Non ci sono le condizioni per organizzare la Pirola Parola 2022 in sicurezza e senza rischi. Il Consiglio direttivo della Pro Loco, dopo aver sperato fino all’ultimo di poter tornare in piazza con uno dei classici eventi noalesi tanto da aver già messo in moto la macchina organizzativa, ha deciso di desistere. Di fronte al peggioramento dei dati della pandemia e alle previsioni degli esperti che parlano di un picco dei contagi proprio sotto Natale, consiglieri e volontari dell’associazione hanno ritenuto troppo rischioso procedere, tenuto conto che il tradizionale panevin è una festa che aggrega nell’arco di un paio di ore migliaia di persone attorno al fuoco sulla rocca. “Non volevamo stravolgere lo spirito di questo tradizionale evento – spiega il presidente Enrico Scotton – con numero chiuso, prenotazioni, varchi, controlli… La Pirola parola è festa di popolo, altrimenti è meglio lasciar perdere e attendere tempi migliori”.

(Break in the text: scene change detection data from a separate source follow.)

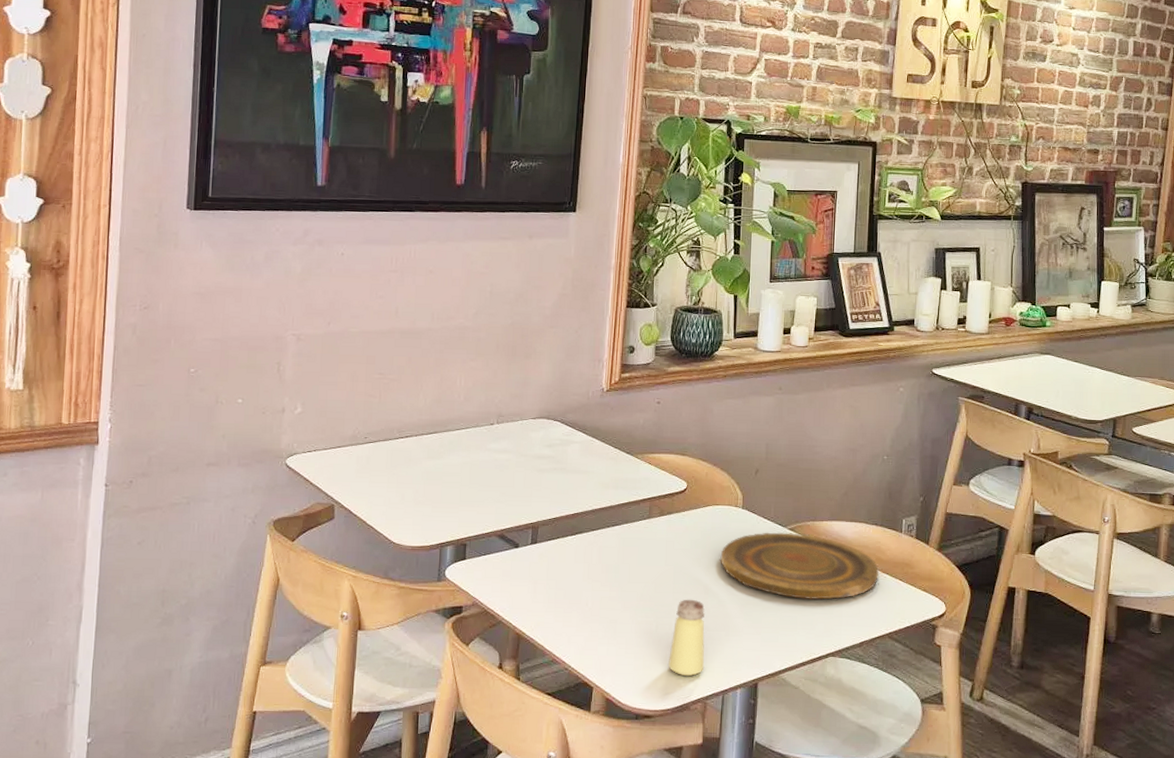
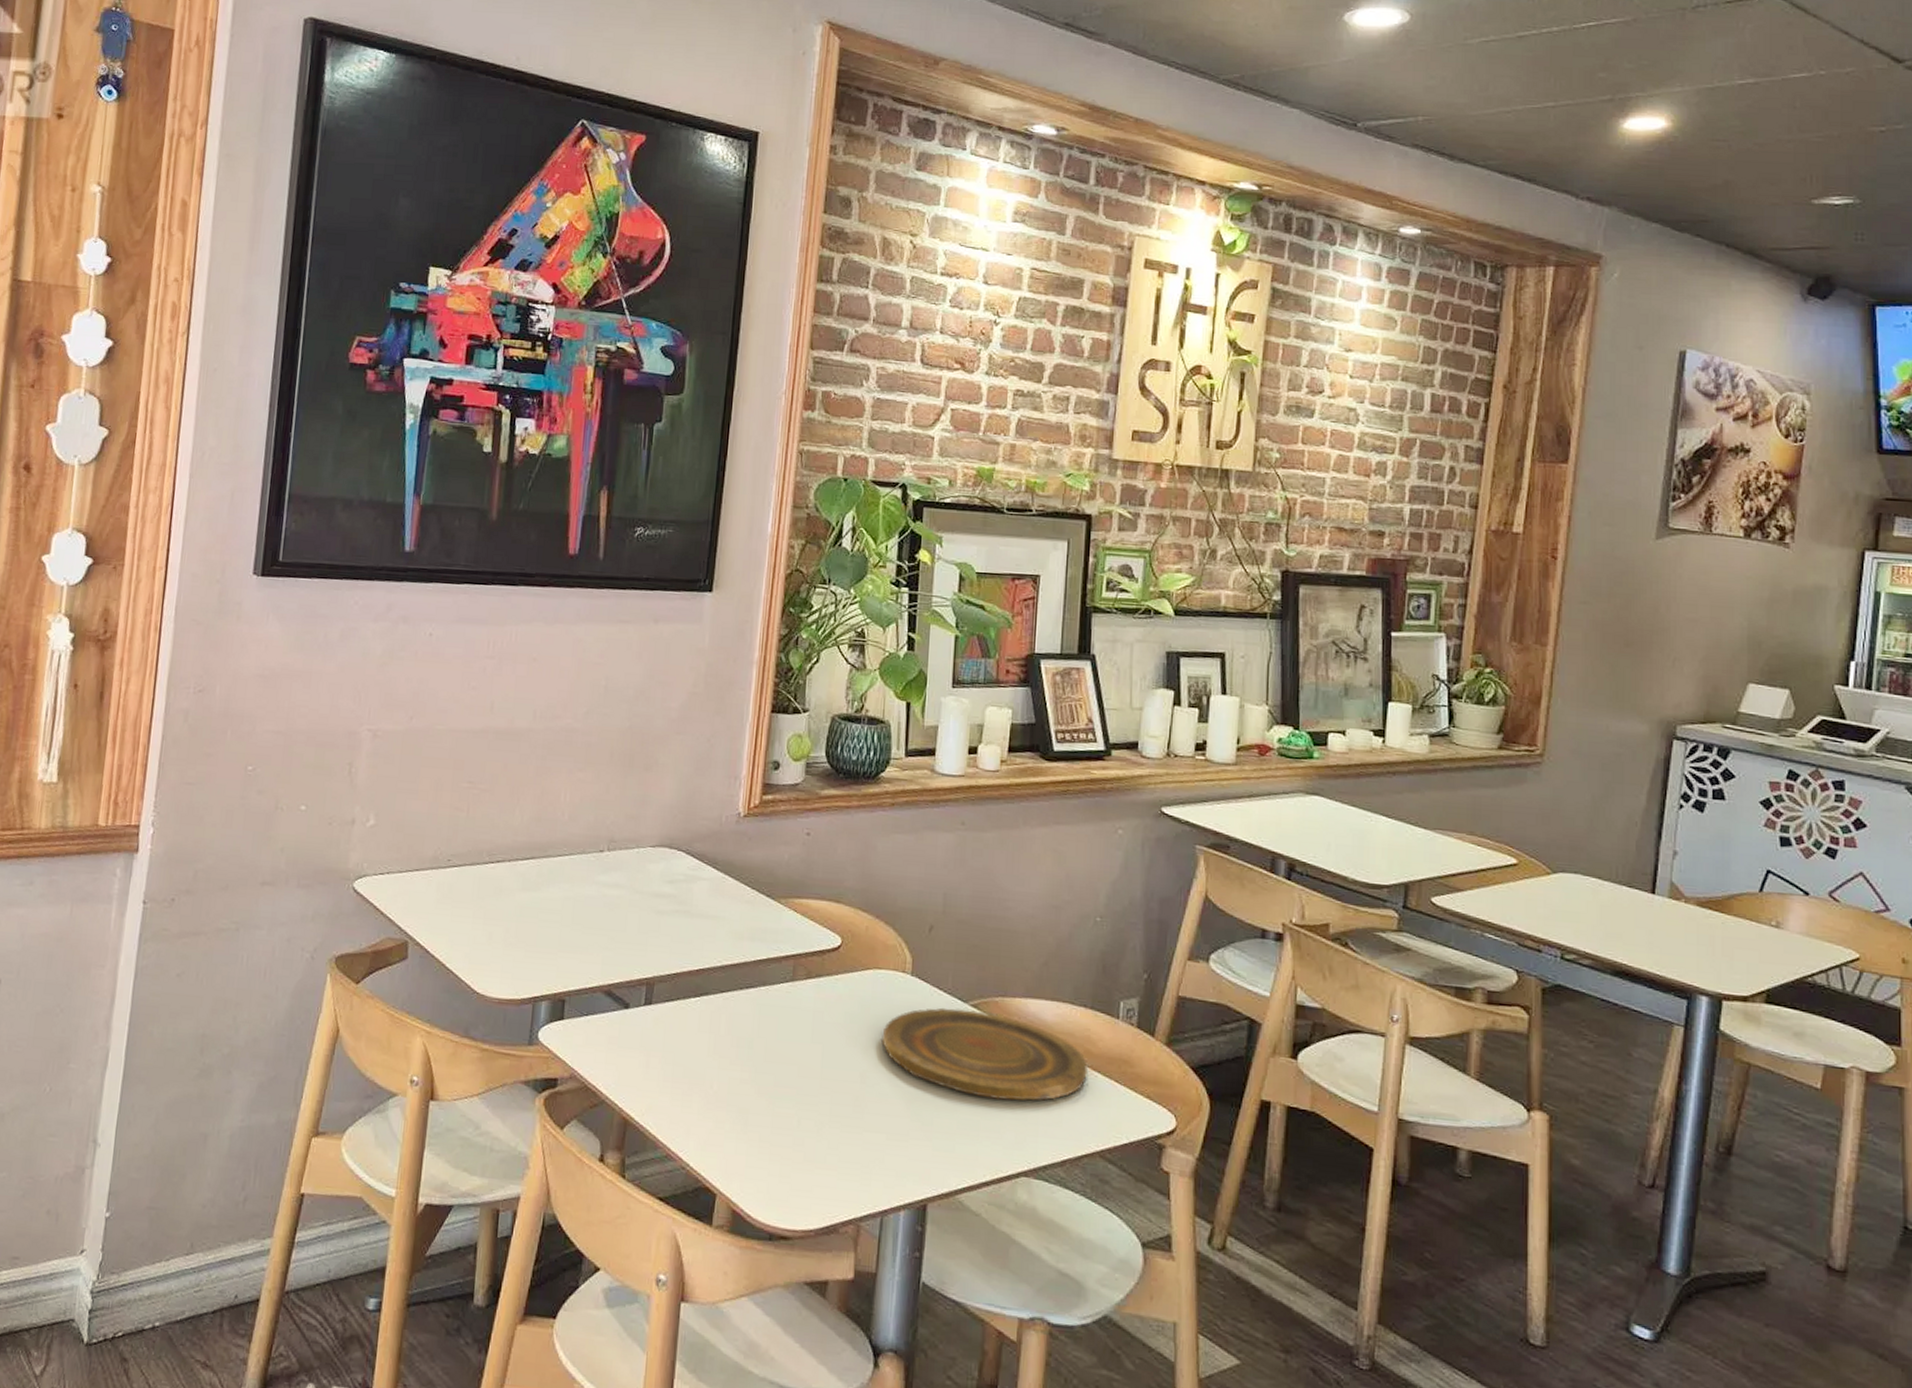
saltshaker: present [668,599,706,676] -> none [812,1088,862,1189]

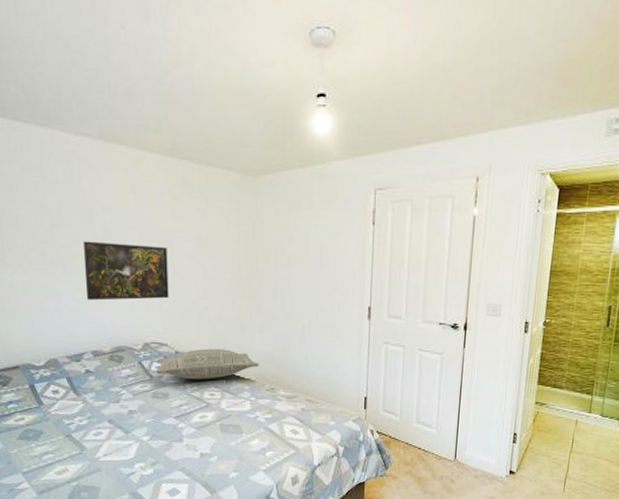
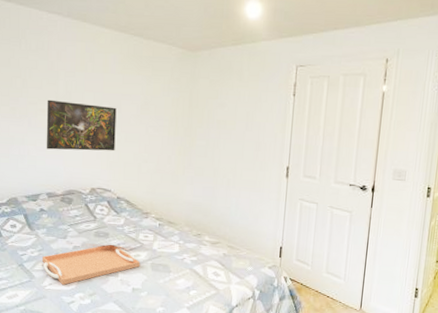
serving tray: none [92,405,208,455] -> present [41,244,141,285]
pillow: present [155,349,259,380] -> none [99,196,189,223]

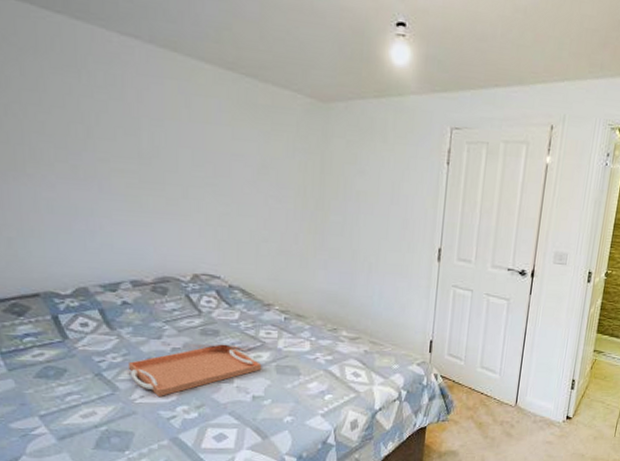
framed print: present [46,99,117,151] -> none [124,156,225,227]

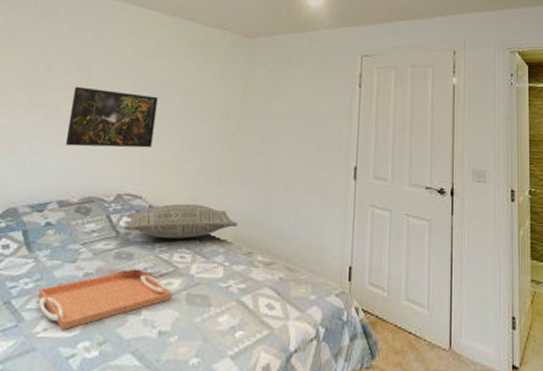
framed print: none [124,156,225,227] -> present [65,86,158,148]
pillow: none [205,283,322,318] -> present [123,203,238,240]

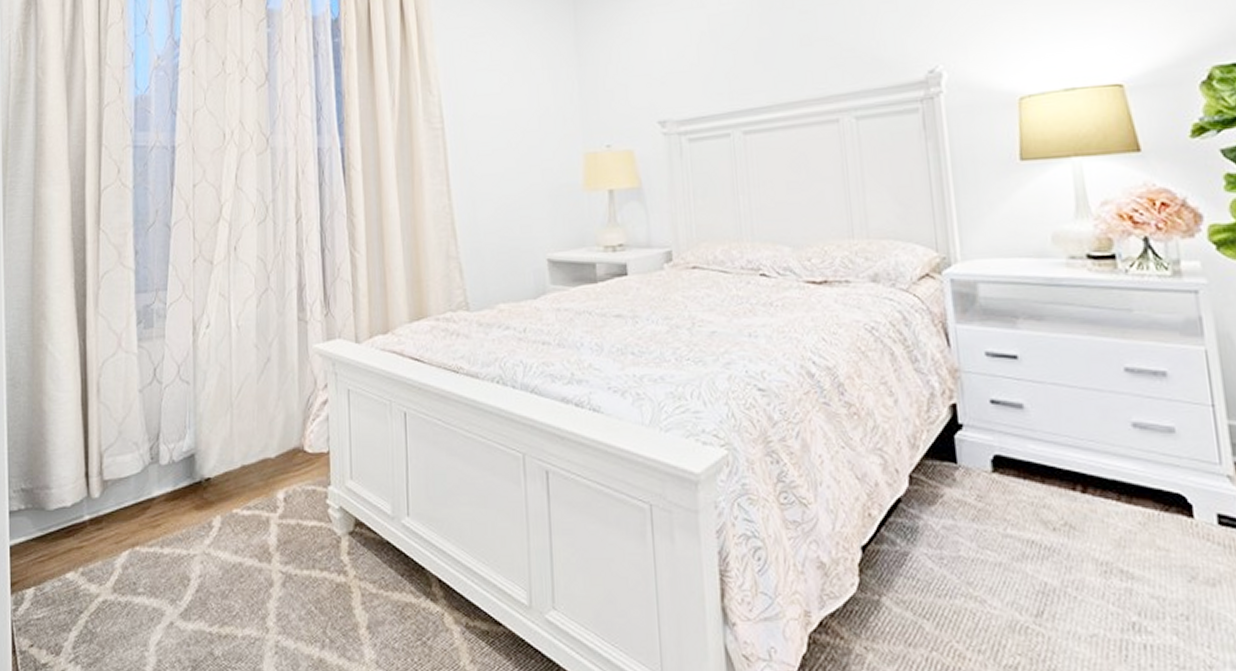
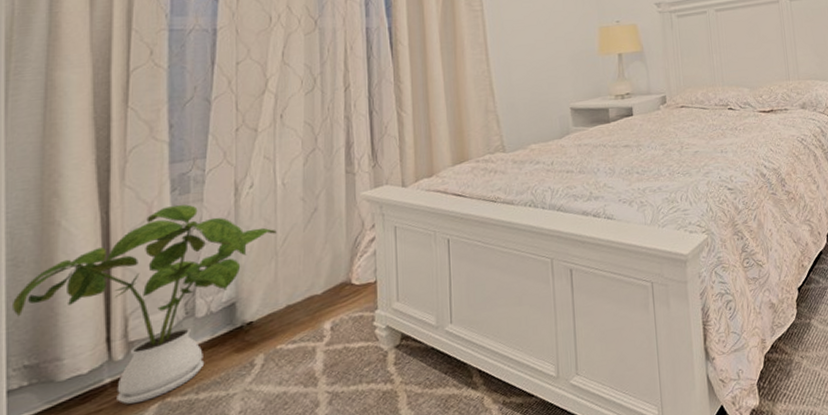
house plant: none [12,340,232,546] -> present [13,204,277,404]

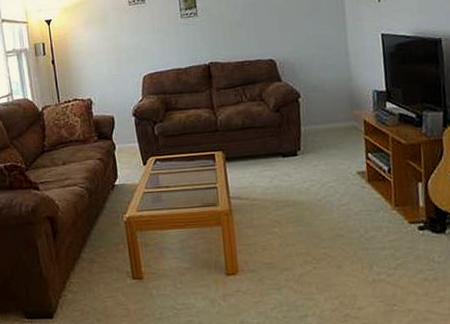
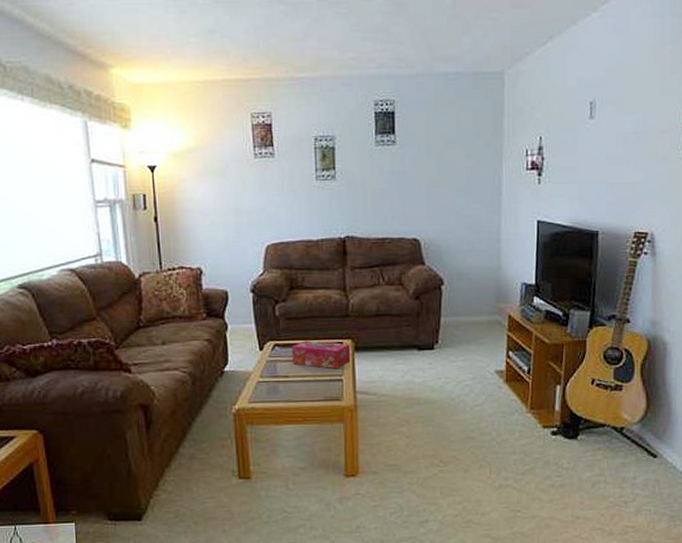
tissue box: none [170,154,223,178] -> present [291,340,351,369]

La Pro Loco è già al lavoro su un evento alternativo che tenga in vita l’antica festa dell’Epifania, rivolto al pubblico delle famiglie. “Abbiamo di recente sperimentato con successo la caccia al tesoro del Mistero, ricevendo molte richieste di poterla ripetere nel tempo. Potremmo pensare ad una caccia al tesoro della befana. Perché no?” conclude Scotton.

Intanto l’associazione è al lavoro per l’allestimento dei tradizionali presepi nella torre dell’orologio e sulla spianata della rocca, oltre al calendario dell’Avvento che verrà inaugurato mercoledì 1 dicembre sotto palazzo della loggia.